- _Instrucciones_:
[1] Escribe sin cambios la parte del texto del blog que empieza en "En mis inicios, fui" y acaba en "por sus páginas.".
[2] Responde a estas preguntas según el texto del blog:
(a) ¿Cuánto tiempo después retomó el autor aquel cuaderno de bitácora?
(b) ¿Qué fecha figura sobre el título "LA PREGUNTA"?
(c) ¿De qué tejido era el viejo vestido de Dofú Seringué del que tiraban los niños?
[3] Prolonga el relato sobre Dofú Seringué del texto del blog a partir de la súplica de los niños con la que termina.

======== Texto proporcionado

Con el tiempo, aquel proyecto acabó en vía muerta.
Dos años después, mi autor retomó aquel cuaderno de bitácora para reconstruirlo desde sus cimientos e intentar corregir sus defectos. ¡Y nací yo!
En mis inicios, fui un medio para satisfacer el deseo de compartir vivencias y reflexiones personales, así como textos y vídeos variados que gustaban a mi creador. Este navío quería traer a puerto todas aquellas mercancías que pudieran enriquecer a los que paseasen por sus páginas.
Con el paso del tiempo me he dado cuenta que soy todo eso y algo más. Si, sigo siendo el saco en el que se introducen todas aquellas vivencias, reflexiones, textos y videos que han enriquecido de una u otra manera a mi autor. Pero además, combinando palabras propias y prestadas, me estoy convirtiendo en el relato de un itinerario en el que mi creador describe su transformación. En mi se ha reunido todo aquello que ha formado parte (de alguna manera) de un proceso de ensanchamiento humano y espiritual, un proceso de evolución que aún continúa.

¡Bienvenidos!


domingo, 30 de agosto de 2015

LA PREGUNTA

Hasta los niños sabían quién era Dofú Seringué Taibá M’Ba­ye. Por supuesto que todavía no eran capaces de apreciar sus en­señanzas, y sin embargo, cuando salía a la puerta de su choza a respirar al sol el aire de la mañana, todos le llamaban por su nombre, le rodeaban y le suplicaban, tirándole de su viejo ves­tido de algodón:
 
— ¡Dofú Seringué, cuéntanos algo! ¡Dofú Seringué, canta, canta!

================
======== Datos proporcionados

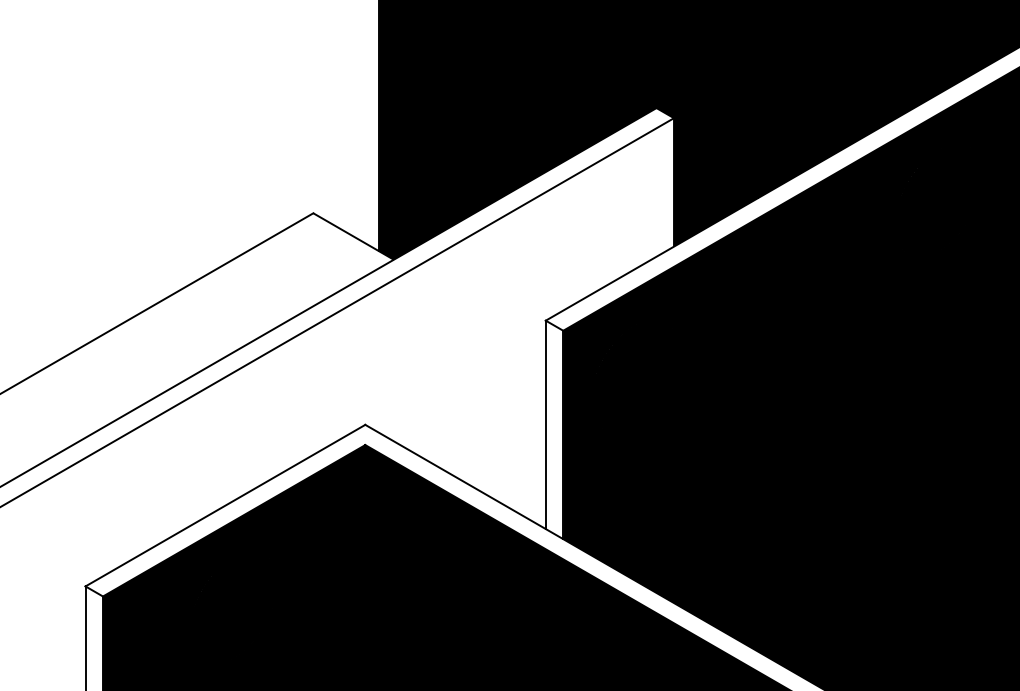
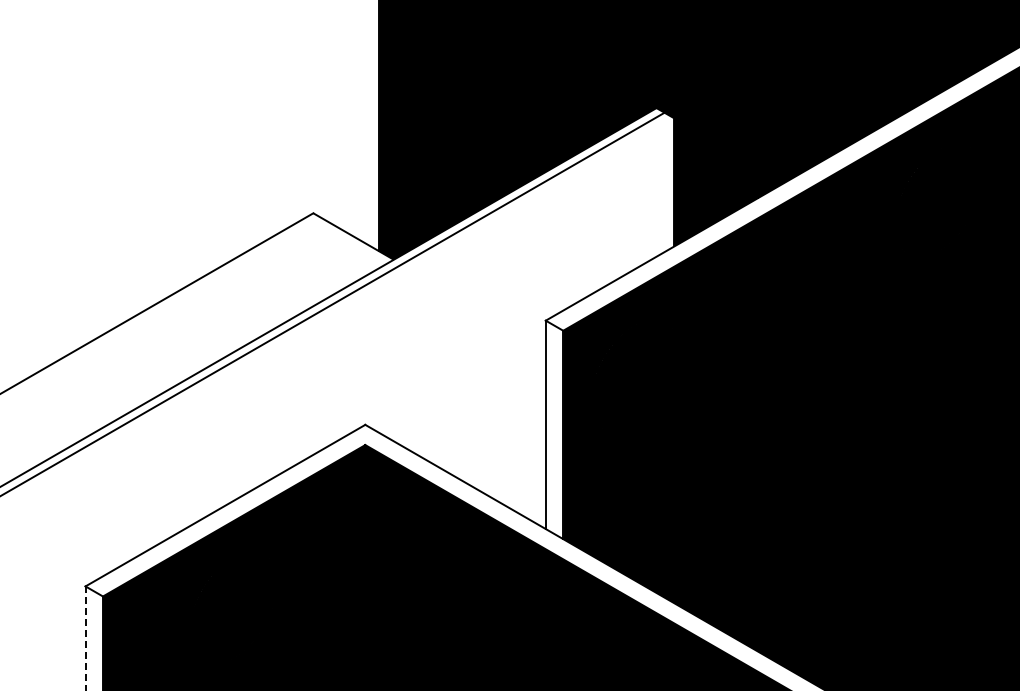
line at (338, 311) position: (338, 311) -> (335, 302)
line at (85, 638): solid -> dashed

================

- _Respuestas escritas_:
[1]
En mis inicios, fui un medio para satisfacer el deseo de compartir vivencias y reflexiones personales, así como textos y vídeos variados que gustaban a mi creador. Este navío quería traer a puerto todas aquellas mercancías que pudieran enriquecer a los que paseasen por sus páginas.

[2]
(a) Dos años después.
(b) Domingo, 30 de agosto de 2015.
(c) De algodón.

[3]
 
Dofú Seringué se sentaba en el suelo polvoriento, levantaba el índice y contaba y cantaba.
 
Así transcurría la primera hora del día. Después llegaban los hombres apasionados por la sa­biduría. Del norte, donde estaba el gran río; del sur, donde es­taba el bosque; del mar del oeste, de las montañas de levante, todos los días llegaban peregrinos que habían oído hablar de su infinito saber. Se sentaban ante él, en su cabaña, formando un semicírculo, y hasta la noche escuchaban su palabra poderosa, sus juicios venerables, sus silencios sutiles y también sus risas entrecortadas, pues Dofú Seringué Taibá M’Baye era de esos sabios de quienes hasta las risas son provechosas.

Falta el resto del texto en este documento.